L’incremento totale annuo rispetto al 2019 è pari a +24,5%, consolidando una dinamica positiva rafforzatasi nel corso del 2020 dopo che il primo trimestre si era aperto con un segno negativo (-14,7%). In termini assoluti, si tratta della migliore performance fatta registrare dal comparto negli ultimi 7 anni. Questo il quadro che emerge dalle elaborazioni di CRIF sulla base del patrimonio informativo di EURISC – il Sistema di Informazioni Creditizie gestito da CRIF.

“Il rallentamento del ciclo economico, indotto dell’emergenza sanitaria Coronavirus, ha fortemente condizionato nell’ultimo anno l’andamento dei flussi di cassa delle imprese e quindi anche la dinamica delle richieste di credito – commenta Simone Capecchi, Executive Director di CRIF -. Come emerso da una recente ricerca di CRIF Ratings, quasi la metà delle imprese italiane si è trovata ad affrontare lo shock causato dalla pandemia partendo da situazioni di liquidità già delicate. Il 38% delle aziende si caratterizzava per una disponibilità di cassa in grado di coprire meno del 50% dei debiti finanziari a breve termine in scadenza, cui si aggiunge un ulteriore 8% di imprese senza particolari margini di manovra. Peraltro, le imprese maggiormente in difficoltà si concentrano tipicamente nei settori più ciclici ed esposti alle dinamiche dei consumi, che non a caso sono anche quelli più colpiti dalla pandemia”.
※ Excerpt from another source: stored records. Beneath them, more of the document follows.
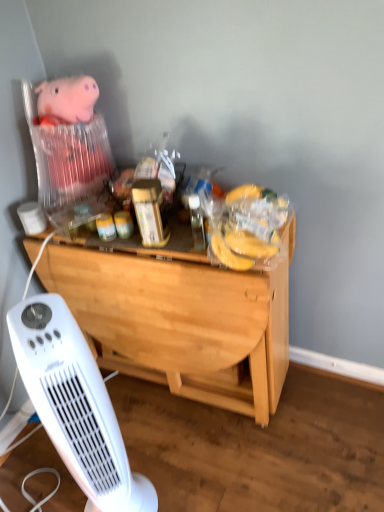
Question: From a real-world perspective, relative to white plastic heater at lower left, is plush pink pig at upper left vertically above or below?

Choices:
 (A) below
 (B) above

Answer: (B)

Question: Is plush pink pig at upper left bigger or smaller than white plastic heater at lower left?

Choices:
 (A) small
 (B) big

Answer: (A)

Question: Which object is positioned farthest from the plush pink pig at upper left?

Choices:
 (A) light wood desk at center
 (B) white plastic heater at lower left

Answer: (B)

Question: Which is farther from the light wood desk at center?

Choices:
 (A) plush pink pig at upper left
 (B) white plastic heater at lower left

Answer: (A)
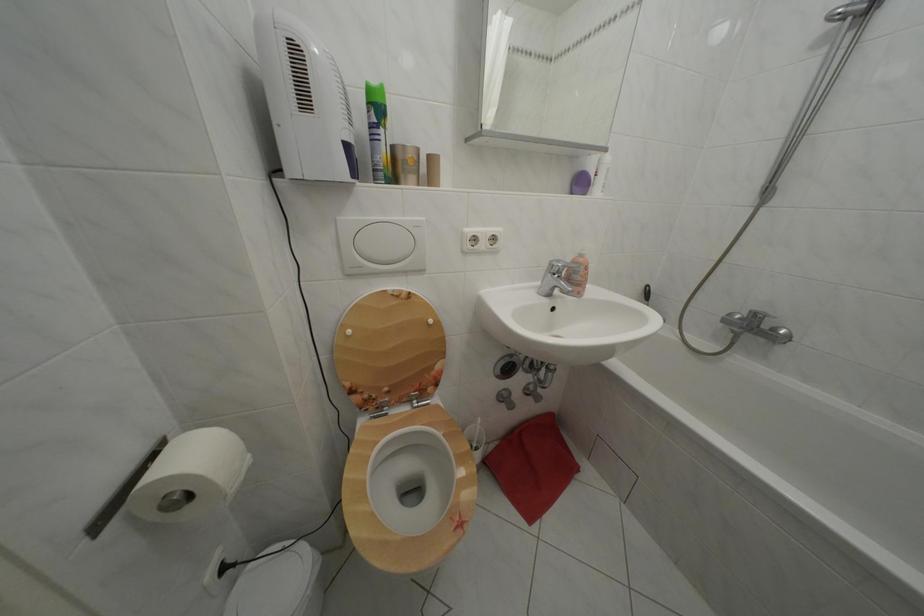
What do you see at coordinates (756, 326) in the screenshot?
I see `the bathtub faucet handle` at bounding box center [756, 326].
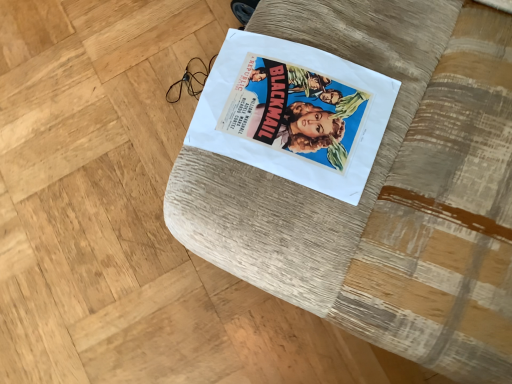
Question: Does textured fabric cushion at center have a smaller size compared to white paper at center?

Choices:
 (A) no
 (B) yes

Answer: (A)

Question: Considering the relative positions of textured fabric cushion at center and white paper at center in the image provided, is textured fabric cushion at center behind white paper at center?

Choices:
 (A) no
 (B) yes

Answer: (A)

Question: Is textured fabric cushion at center facing towards white paper at center?

Choices:
 (A) no
 (B) yes

Answer: (B)

Question: Is the position of textured fabric cushion at center less distant than that of white paper at center?

Choices:
 (A) no
 (B) yes

Answer: (B)

Question: Is textured fabric cushion at center wider than white paper at center?

Choices:
 (A) yes
 (B) no

Answer: (A)

Question: Is textured fabric cushion at center to the right of white paper at center from the viewer's perspective?

Choices:
 (A) yes
 (B) no

Answer: (A)

Question: From the image's perspective, is white paper at center over textured fabric cushion at center?

Choices:
 (A) no
 (B) yes

Answer: (B)

Question: Is the position of white paper at center more distant than that of textured fabric cushion at center?

Choices:
 (A) no
 (B) yes

Answer: (B)

Question: From the image's perspective, would you say white paper at center is shown under textured fabric cushion at center?

Choices:
 (A) no
 (B) yes

Answer: (A)

Question: Is white paper at center in contact with textured fabric cushion at center?

Choices:
 (A) yes
 (B) no

Answer: (A)

Question: Does white paper at center lie in front of textured fabric cushion at center?

Choices:
 (A) no
 (B) yes

Answer: (A)

Question: Does white paper at center have a lesser height compared to textured fabric cushion at center?

Choices:
 (A) no
 (B) yes

Answer: (B)

Question: Considering the positions of white paper at center and textured fabric cushion at center in the image, is white paper at center taller or shorter than textured fabric cushion at center?

Choices:
 (A) tall
 (B) short

Answer: (B)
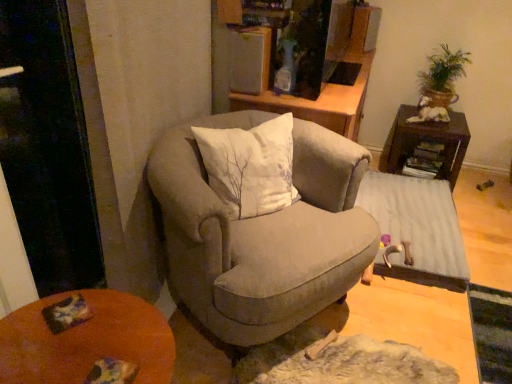
Question: Is velvet beige armchair at center turned away from dark brown wood side table at right, the second table in the bottom-to-top sequence?

Choices:
 (A) no
 (B) yes

Answer: (A)

Question: From a real-world perspective, does velvet beige armchair at center sit lower than dark brown wood side table at right, the 1th table when ordered from top to bottom?

Choices:
 (A) yes
 (B) no

Answer: (B)

Question: Are velvet beige armchair at center and dark brown wood side table at right, the 1th table when ordered from top to bottom, beside each other?

Choices:
 (A) yes
 (B) no

Answer: (B)

Question: Considering the relative sizes of velvet beige armchair at center and dark brown wood side table at right, the second table in the bottom-to-top sequence, in the image provided, is velvet beige armchair at center wider than dark brown wood side table at right, the second table in the bottom-to-top sequence,?

Choices:
 (A) yes
 (B) no

Answer: (A)

Question: Can you confirm if velvet beige armchair at center is bigger than dark brown wood side table at right, the second table in the bottom-to-top sequence?

Choices:
 (A) yes
 (B) no

Answer: (A)

Question: From a real-world perspective, is velvet beige armchair at center positioned over dark brown wood side table at right, the second table in the bottom-to-top sequence, based on gravity?

Choices:
 (A) yes
 (B) no

Answer: (A)

Question: Is orange wooden desk at lower left not close to green leafy plant at upper right?

Choices:
 (A) no
 (B) yes

Answer: (B)

Question: Does orange wooden desk at lower left have a greater width compared to green leafy plant at upper right?

Choices:
 (A) no
 (B) yes

Answer: (B)

Question: Does orange wooden desk at lower left have a smaller size compared to green leafy plant at upper right?

Choices:
 (A) yes
 (B) no

Answer: (B)

Question: From the image's perspective, does orange wooden desk at lower left appear higher than green leafy plant at upper right?

Choices:
 (A) no
 (B) yes

Answer: (A)

Question: Is orange wooden desk at lower left next to green leafy plant at upper right and touching it?

Choices:
 (A) yes
 (B) no

Answer: (B)

Question: Is orange wooden desk at lower left looking in the opposite direction of green leafy plant at upper right?

Choices:
 (A) no
 (B) yes

Answer: (A)

Question: Considering the relative positions of dark brown wood side table at right, the second table in the bottom-to-top sequence, and white ceramic dog at upper right in the image provided, is dark brown wood side table at right, the second table in the bottom-to-top sequence, in front of white ceramic dog at upper right?

Choices:
 (A) no
 (B) yes

Answer: (B)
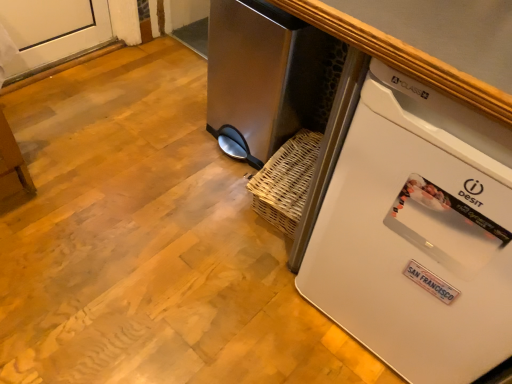
This screenshot has width=512, height=384. Find the location of `free location to the left of stainless steel trash can at center`. free location to the left of stainless steel trash can at center is located at coordinates (172, 126).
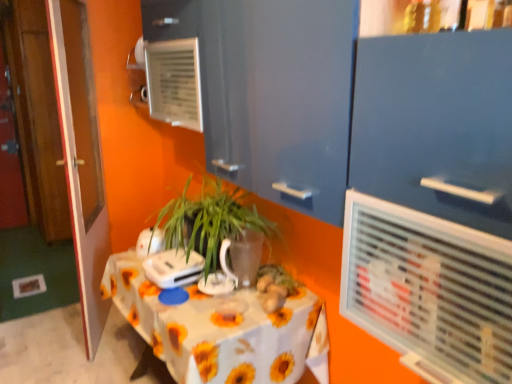
Where is `free space above white plastic appliance at center, arranged as the 1th appliance when viewed from the front (from a real-world perspective)`? The height and width of the screenshot is (384, 512). free space above white plastic appliance at center, arranged as the 1th appliance when viewed from the front (from a real-world perspective) is located at coordinates (179, 257).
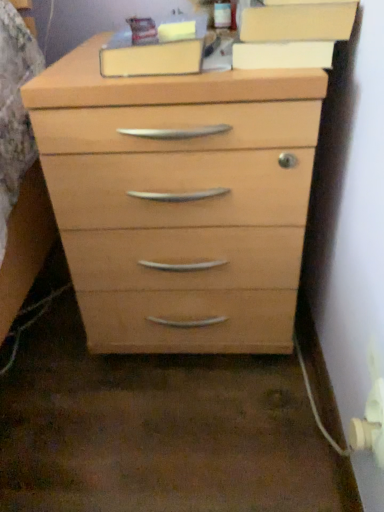
Question: From the image's perspective, relative to matte wood cabinet at upper center, is light wood chest of drawers at center above or below?

Choices:
 (A) above
 (B) below

Answer: (B)

Question: In the image, is light wood chest of drawers at center on the left side or the right side of matte wood cabinet at upper center?

Choices:
 (A) left
 (B) right

Answer: (A)

Question: Considering the positions of light wood chest of drawers at center and matte wood cabinet at upper center in the image, is light wood chest of drawers at center wider or thinner than matte wood cabinet at upper center?

Choices:
 (A) thin
 (B) wide

Answer: (B)

Question: Based on their positions, is matte wood cabinet at upper center located to the left or right of light wood chest of drawers at center?

Choices:
 (A) left
 (B) right

Answer: (B)

Question: Is matte wood cabinet at upper center in front of or behind light wood chest of drawers at center in the image?

Choices:
 (A) behind
 (B) front

Answer: (A)

Question: Is matte wood cabinet at upper center wider or thinner than light wood chest of drawers at center?

Choices:
 (A) thin
 (B) wide

Answer: (A)

Question: Which is correct: matte wood cabinet at upper center is inside light wood chest of drawers at center, or outside of it?

Choices:
 (A) inside
 (B) outside

Answer: (B)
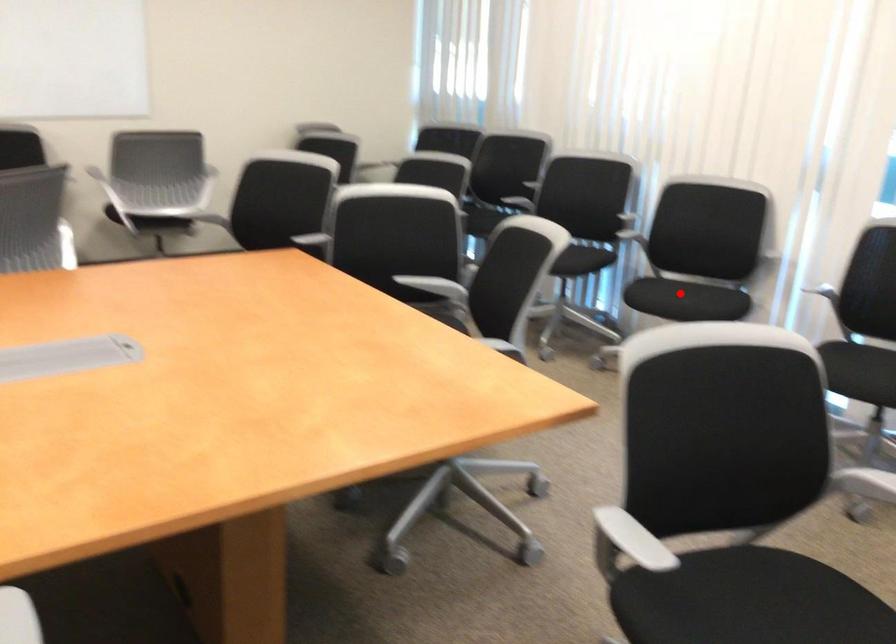
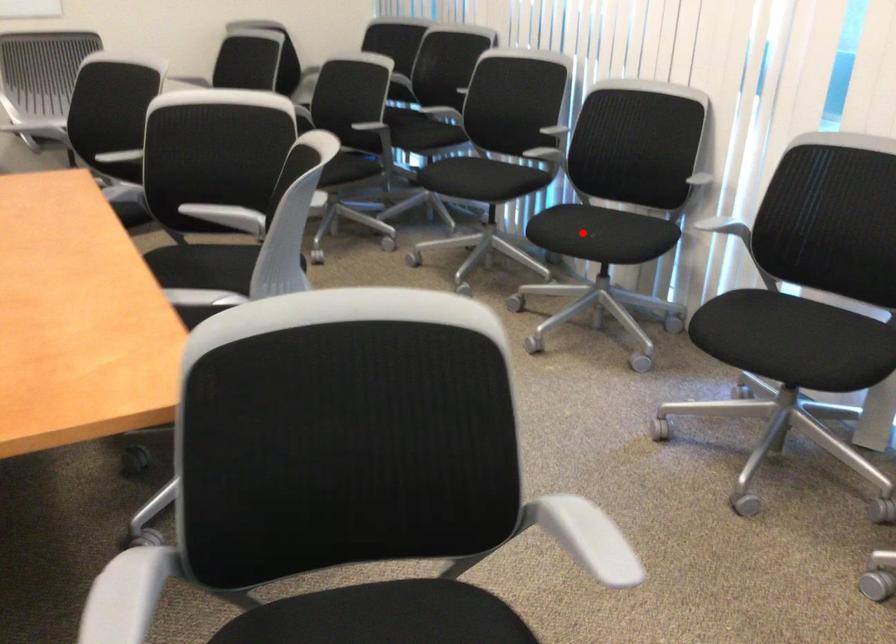
I am providing you with two images of the same scene from different viewpoints. A red point is marked on the first image and another point is marked on the second image. Is the marked point in image1 the same physical position as the marked point in image2?

Yes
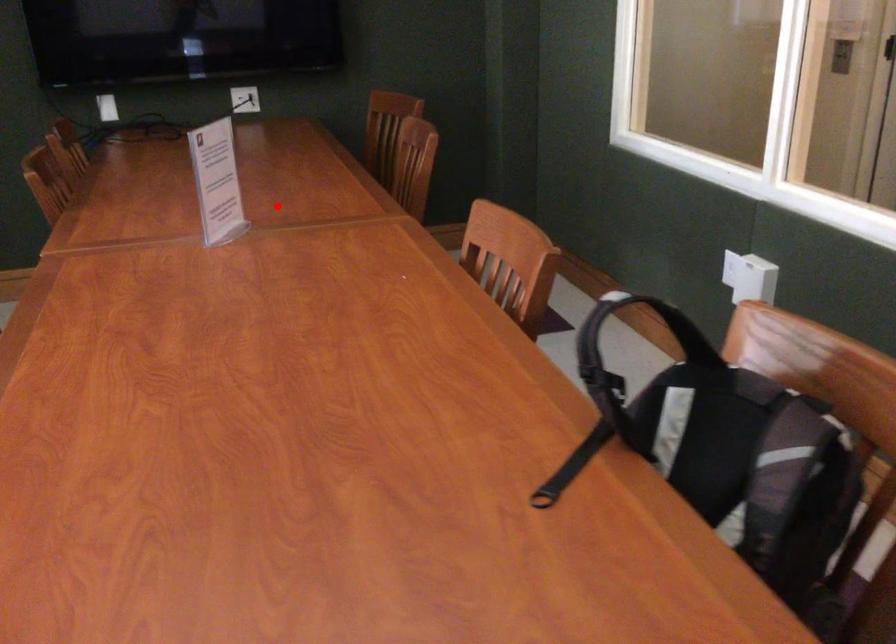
Le imprese individuali, che rappresentano la componente preponderante del tessuto imprenditoriale domestico, nel 2020 aumentano le proprie richieste del +27,5%, mentre le società di capitali segnano un incremento del +22,6% rispetto al 2019.

Altro dato significativo che emerge dall’ultimo aggiornamento del Barometro CRIF è rappresentato dall’aumento dell’importo medio richiesto, che nel 2020 si attesta a 80.941 euro (+22,7% rispetto al 2019) nell’aggregato di società di capitali e ditte individuali.